* **Task requirements**: Pull every line holding the string "human" from the records below.

* **Material provided**:

- Opening Delimiter -

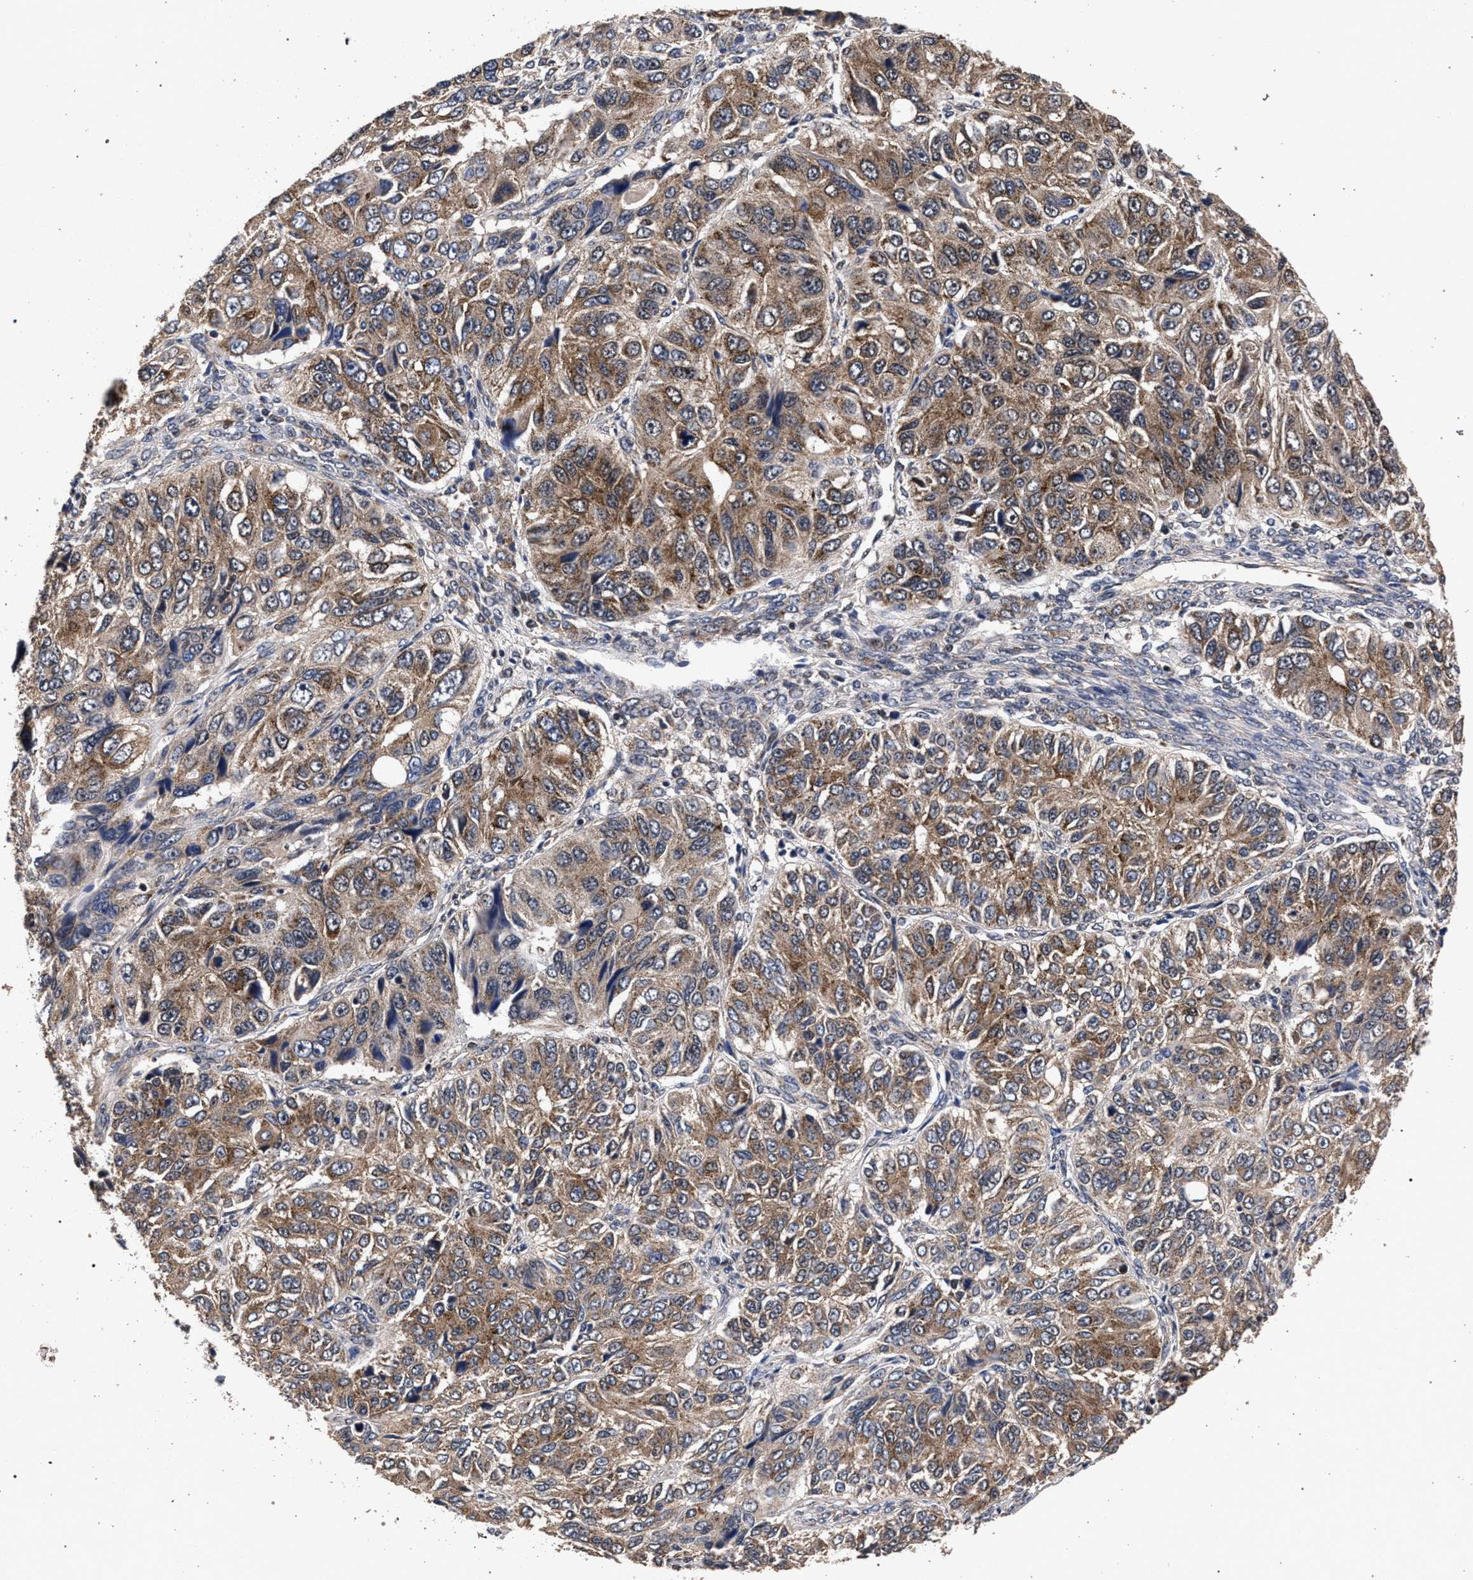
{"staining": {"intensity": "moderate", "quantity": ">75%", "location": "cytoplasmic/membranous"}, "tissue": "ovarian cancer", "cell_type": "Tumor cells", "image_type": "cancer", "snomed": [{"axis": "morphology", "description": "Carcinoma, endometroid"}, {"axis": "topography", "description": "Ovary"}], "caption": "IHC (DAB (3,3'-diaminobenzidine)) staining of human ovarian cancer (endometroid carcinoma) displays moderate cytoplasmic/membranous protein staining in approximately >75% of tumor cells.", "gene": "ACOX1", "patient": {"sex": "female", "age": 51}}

- Closing Delimiter -
- Opening Delimiter -

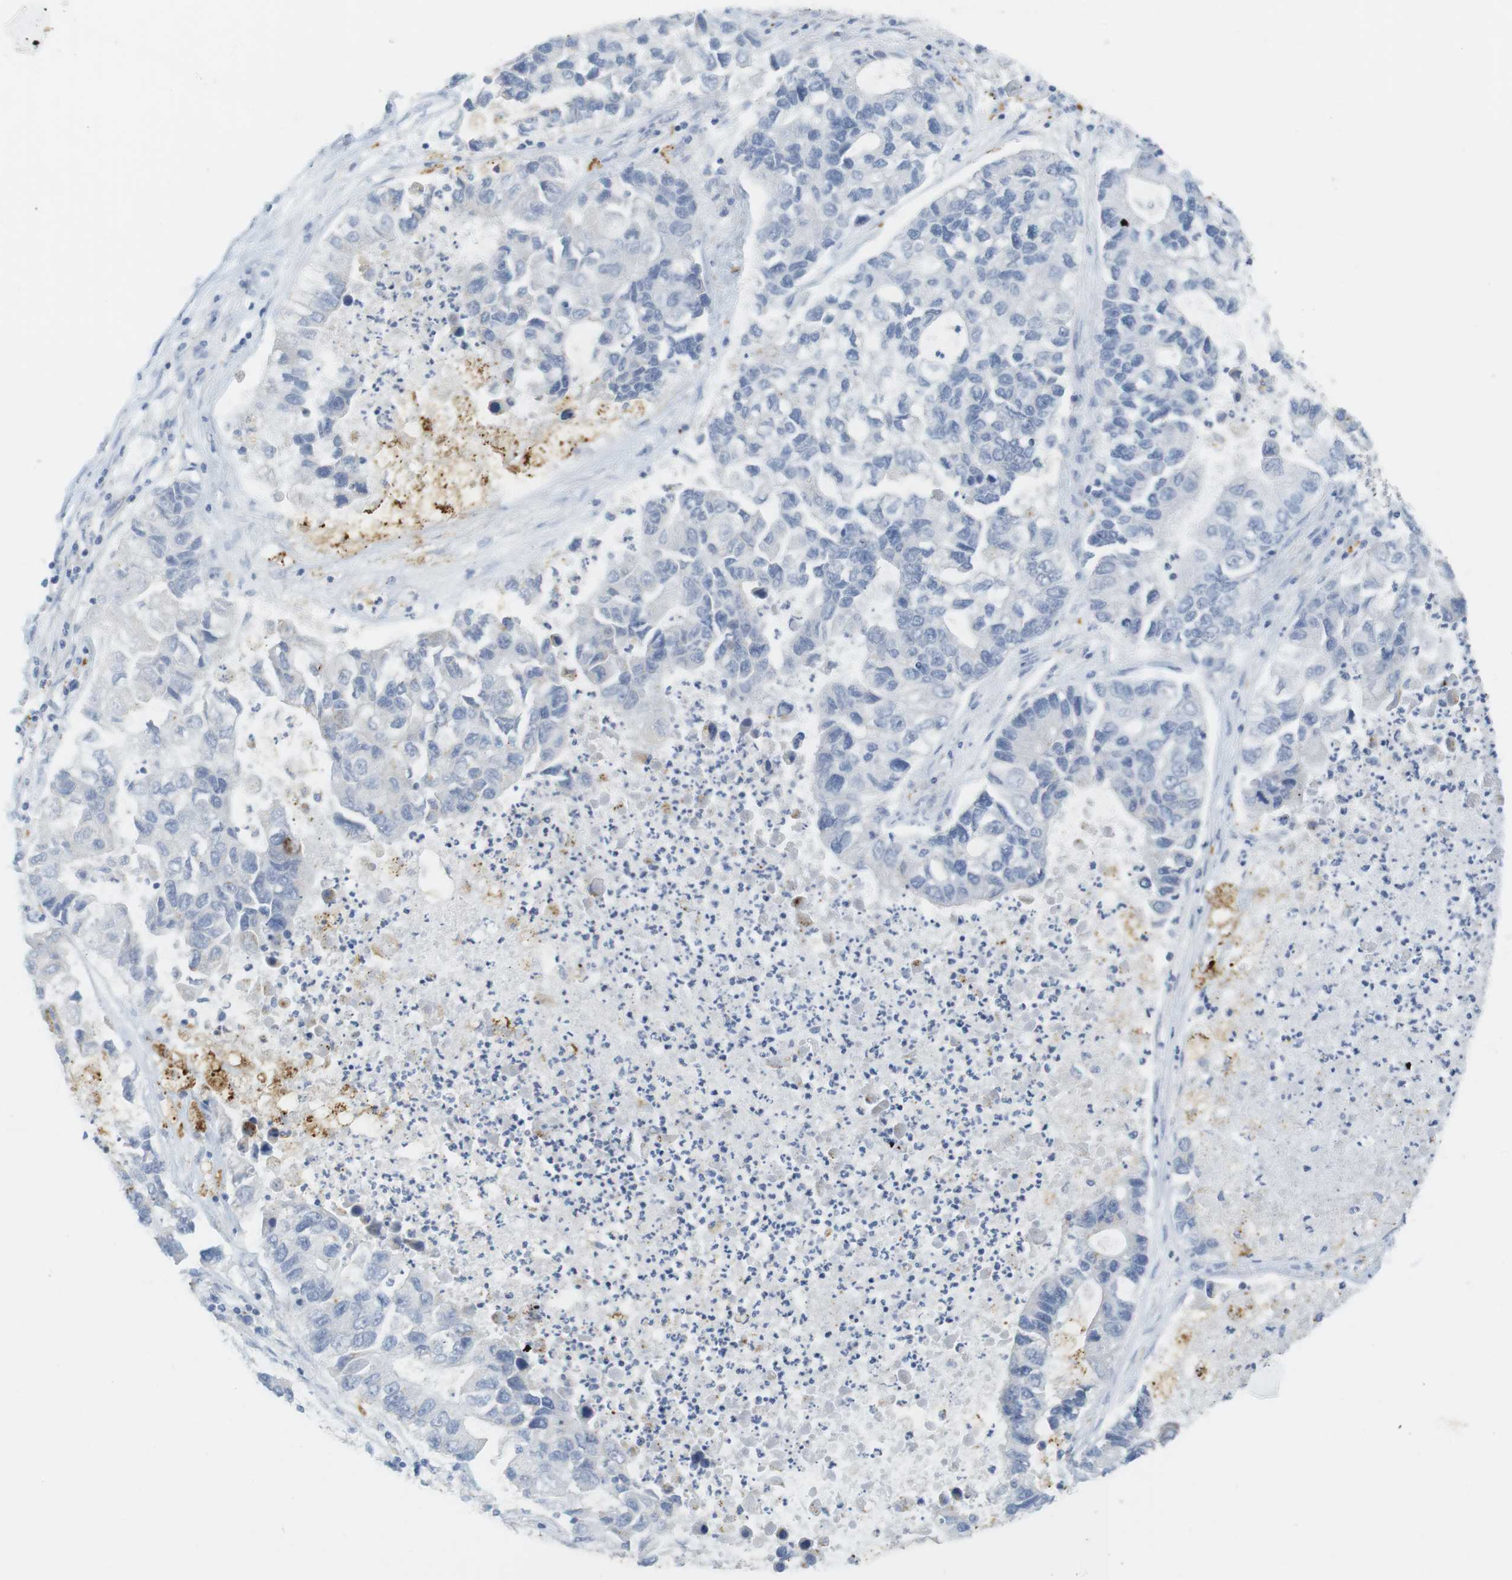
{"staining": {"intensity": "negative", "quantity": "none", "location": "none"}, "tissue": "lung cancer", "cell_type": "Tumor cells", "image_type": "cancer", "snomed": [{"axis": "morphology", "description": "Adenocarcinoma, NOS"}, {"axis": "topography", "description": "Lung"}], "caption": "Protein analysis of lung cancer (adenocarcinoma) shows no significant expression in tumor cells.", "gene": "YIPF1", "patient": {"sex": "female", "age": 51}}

- Closing Delimiter -
- Opening Delimiter -

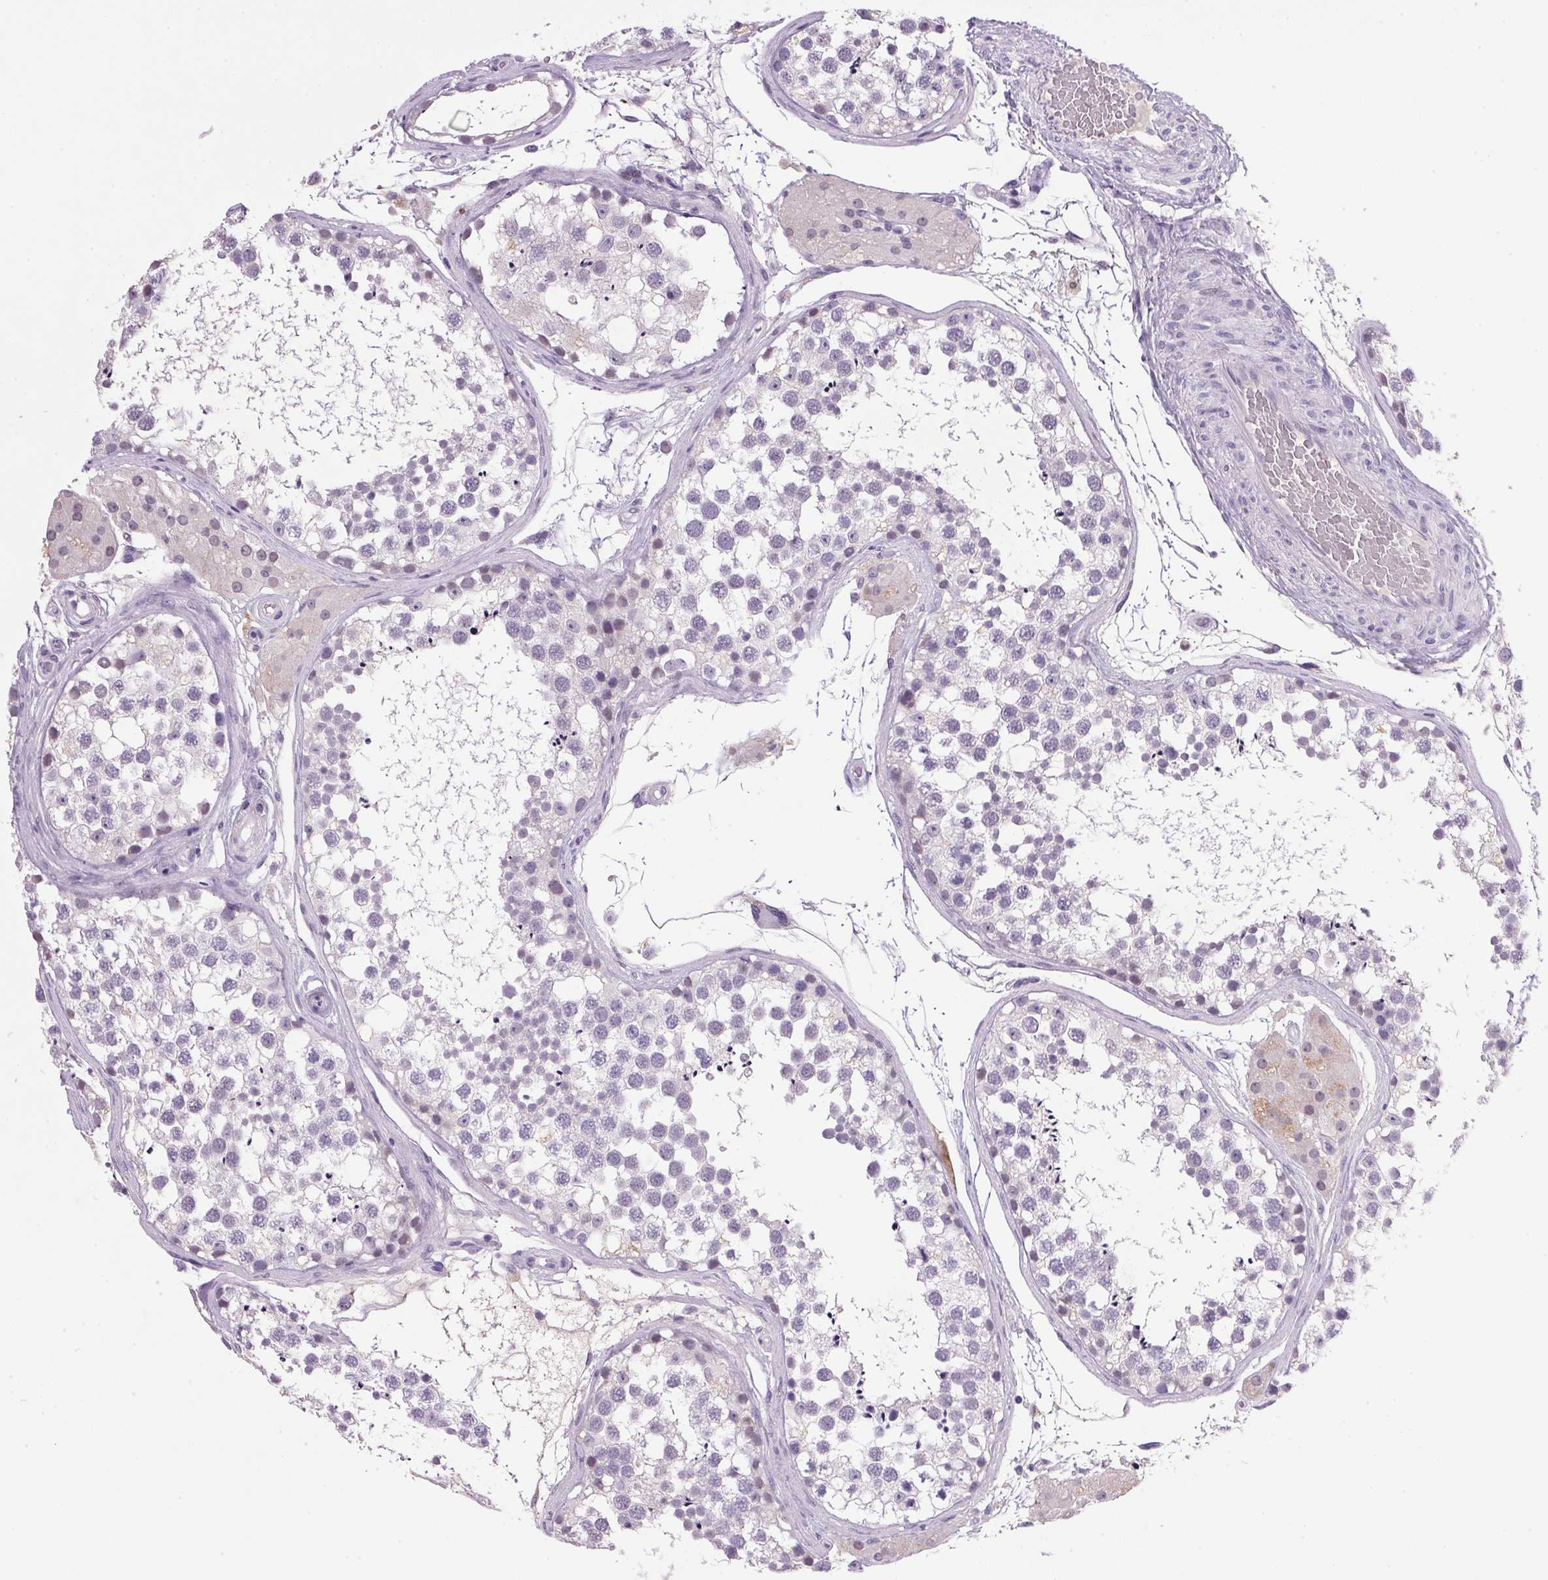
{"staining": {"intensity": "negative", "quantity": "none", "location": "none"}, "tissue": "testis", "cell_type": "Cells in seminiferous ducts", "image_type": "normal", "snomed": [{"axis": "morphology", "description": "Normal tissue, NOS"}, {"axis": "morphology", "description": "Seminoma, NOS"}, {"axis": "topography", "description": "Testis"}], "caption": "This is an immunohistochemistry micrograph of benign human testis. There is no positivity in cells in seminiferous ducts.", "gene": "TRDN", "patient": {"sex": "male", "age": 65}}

- Closing Delimiter -

* **The completed task**:
{"staining": {"intensity": "moderate", "quantity": ">75%", "location": "cytoplasmic/membranous"}, "tissue": "ovarian cancer", "cell_type": "Tumor cells", "image_type": "cancer", "snomed": [{"axis": "morphology", "description": "Carcinoma, endometroid"}, {"axis": "topography", "description": "Ovary"}], "caption": "IHC (DAB (3,3'-diaminobenzidine)) staining of human ovarian cancer (endometroid carcinoma) displays moderate cytoplasmic/membranous protein staining in approximately >75% of tumor cells.", "gene": "ACOX1", "patient": {"sex": "female", "age": 51}}
{"staining": {"intensity": "negative", "quantity": "none", "location": "none"}, "tissue": "testis", "cell_type": "Cells in seminiferous ducts", "image_type": "normal", "snomed": [{"axis": "morphology", "description": "Normal tissue, NOS"}, {"axis": "morphology", "description": "Seminoma, NOS"}, {"axis": "topography", "description": "Testis"}], "caption": "This is an immunohistochemistry micrograph of benign human testis. There is no positivity in cells in seminiferous ducts.", "gene": "TRDN", "patient": {"sex": "male", "age": 65}}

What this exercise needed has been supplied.